# Start of DOCUMENT

Frigger v Professional Services of Australia Pty Ltd

Case

[2022] WASC 158


JURISDICTION     :   SUPREME COURT OF WESTERN AUSTRALIA

IN CHAMBERS

CITATION:   FRIGGER -v- PROFESSIONAL SERVICES OF AUSTRALIA PTY LTD [2022] WASC 158

CORAM:   MASTER SANDERSON

HEARD:   9 MARCH 2022

DELIVERED          :   6 MAY 2022

PUBLISHED           :   6 MAY 2022

FILE NO/S:   CIV 1309 of 2021

BETWEEN:   ANGELA CECELIA THERESA FRIGGER

First Plaintiff

HARTMUT HUBERT JOSEF FRIGGER

Second Plaintiff

AND

PROFESSIONAL SERVICES OF AUSTRALIA PTY LTD

First Defendant

SANDRA MAY BANNING

Second Defendant

DAVID ABRAHAM LENHOFF

Third Defendant

TIMOTHY RICHARD STEPHENSON

Fourth Defendant

CAMERON VICTOR EASTWOOD

Fifth Defendant


Catchwords:

Practice and procedure - Application by defendant for summary judgment - Turns on own facts

Legislation:

Bankruptcy Act 1966 (Cth)
Corporations Act 2001 (Cth)
Limitations Act 2005 (WA)

Result:

Summary judgment granted

Category:    B

Representation:

Counsel:

First Plaintiff : In Person
Second Plaintiff : In Person
First Defendant : G M G McIntyre SC
Second Defendant : G M G McIntyre SC
Third Defendant : S Vandongen SC
Fourth Defendant : S Vandongen SC
Fifth Defendant : S Vandongen SC

Solicitors:

First Plaintiff : In Person
Second Plaintiff : In Person
First Defendant : K G Sorensen
Second Defendant : K G Sorensen
Third Defendant : Jackson McDonald
Fourth Defendant : Barry Nilsson Lawyers (WA)
Fifth Defendant : Popperwell & Co

Case(s) referred to in decision(s):

Kingsfield Holdings Pty Ltd v Sullivan Commercial Pty Ltd [2021] WASC 289

Samootin v Shea [2010] NSWCA 371

MASTER SANDERSON:

  1. This is an application by the five named defendants in the proceedings for summary judgment under O 16 r 1 of the Rules of the Supreme Court (WA). There have been a number of different iterations of the statement of claim but the parties have proceeded on the basis of an amended statement of claim (ASOC) filed 3 June 2021. At the hearing of this application, the first and second defendants on the one hand, and the third, fourth and fifth defendants on the other hand, were represented by Senior Counsel. The plaintiffs appeared in person. It was accepted by counsel for all defendants that although the plaintiffs are very experienced in person litigants, some allowance needs to be made for the fact they are not legally qualified. That cannot justify a pleading which does not disclose a cause of action. But it can mean deficiencies in style can be overlooked.

# End of DOCUMENT
# Start of DATA

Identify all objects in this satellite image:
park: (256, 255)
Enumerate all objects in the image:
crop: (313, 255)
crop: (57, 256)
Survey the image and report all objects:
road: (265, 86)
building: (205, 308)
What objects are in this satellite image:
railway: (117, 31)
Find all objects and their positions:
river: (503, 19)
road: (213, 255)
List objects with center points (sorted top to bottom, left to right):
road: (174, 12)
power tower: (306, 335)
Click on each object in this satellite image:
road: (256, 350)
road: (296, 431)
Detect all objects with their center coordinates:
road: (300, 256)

# End of DATA
# Start of DATA

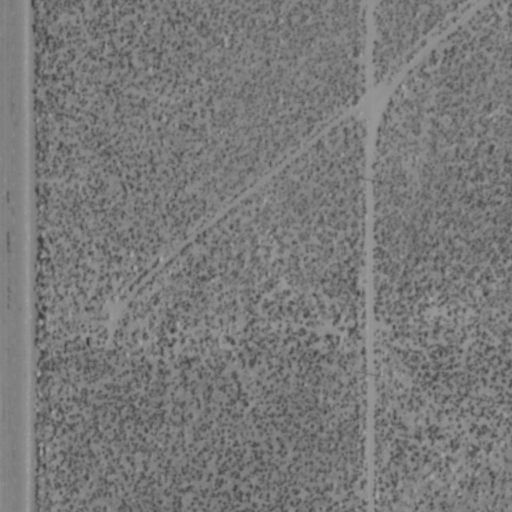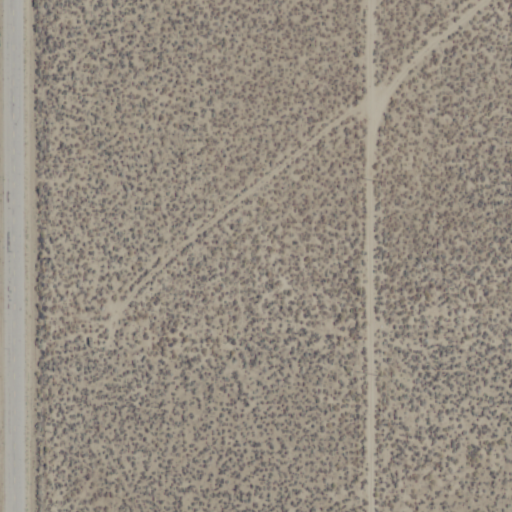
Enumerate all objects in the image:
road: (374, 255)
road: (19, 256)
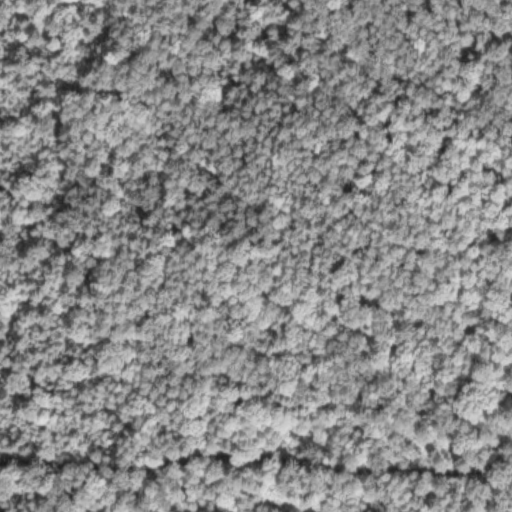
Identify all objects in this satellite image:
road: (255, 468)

# End of DATA
# Start of DATA

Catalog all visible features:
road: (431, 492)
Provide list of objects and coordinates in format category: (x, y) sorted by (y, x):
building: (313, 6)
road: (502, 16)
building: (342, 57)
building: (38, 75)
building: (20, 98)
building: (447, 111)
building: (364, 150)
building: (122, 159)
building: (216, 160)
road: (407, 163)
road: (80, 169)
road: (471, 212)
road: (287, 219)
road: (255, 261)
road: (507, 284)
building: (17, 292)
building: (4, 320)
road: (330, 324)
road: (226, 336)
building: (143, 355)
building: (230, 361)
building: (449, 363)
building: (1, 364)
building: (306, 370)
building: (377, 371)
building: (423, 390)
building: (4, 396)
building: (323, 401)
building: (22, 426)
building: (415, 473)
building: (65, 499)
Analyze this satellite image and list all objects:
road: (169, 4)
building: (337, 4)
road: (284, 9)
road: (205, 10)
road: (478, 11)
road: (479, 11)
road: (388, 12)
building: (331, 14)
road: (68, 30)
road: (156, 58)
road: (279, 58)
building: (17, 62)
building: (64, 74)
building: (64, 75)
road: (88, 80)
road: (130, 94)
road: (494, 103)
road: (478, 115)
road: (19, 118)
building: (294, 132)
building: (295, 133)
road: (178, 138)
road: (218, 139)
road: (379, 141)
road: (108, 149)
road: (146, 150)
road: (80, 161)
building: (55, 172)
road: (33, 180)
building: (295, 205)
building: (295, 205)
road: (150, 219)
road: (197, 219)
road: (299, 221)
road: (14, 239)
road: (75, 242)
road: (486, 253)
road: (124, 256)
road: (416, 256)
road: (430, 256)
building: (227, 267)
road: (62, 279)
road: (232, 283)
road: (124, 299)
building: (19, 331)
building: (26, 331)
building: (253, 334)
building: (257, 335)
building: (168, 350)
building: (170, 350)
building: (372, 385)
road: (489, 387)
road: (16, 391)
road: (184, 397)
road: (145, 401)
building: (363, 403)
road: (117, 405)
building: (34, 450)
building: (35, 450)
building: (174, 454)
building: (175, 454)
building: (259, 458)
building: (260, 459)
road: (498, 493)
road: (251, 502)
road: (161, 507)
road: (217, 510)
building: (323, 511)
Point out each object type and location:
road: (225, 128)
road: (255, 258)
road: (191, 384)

# End of DATA

_INSTRUCTION_
Copy the passage of the court decision from "CAMERON VICTOR EASTWOOD" to "Act 2005 (WA)" word for word.

_ANSWER TO THIS TASK_
CAMERON VICTOR EASTWOOD

Fifth Defendant


Catchwords:

Practice and procedure - Application by defendant for summary judgment - Turns on own facts

Legislation:

Bankruptcy Act 1966 (Cth)
Corporations Act 2001 (Cth)
Limitations Act 2005 (WA)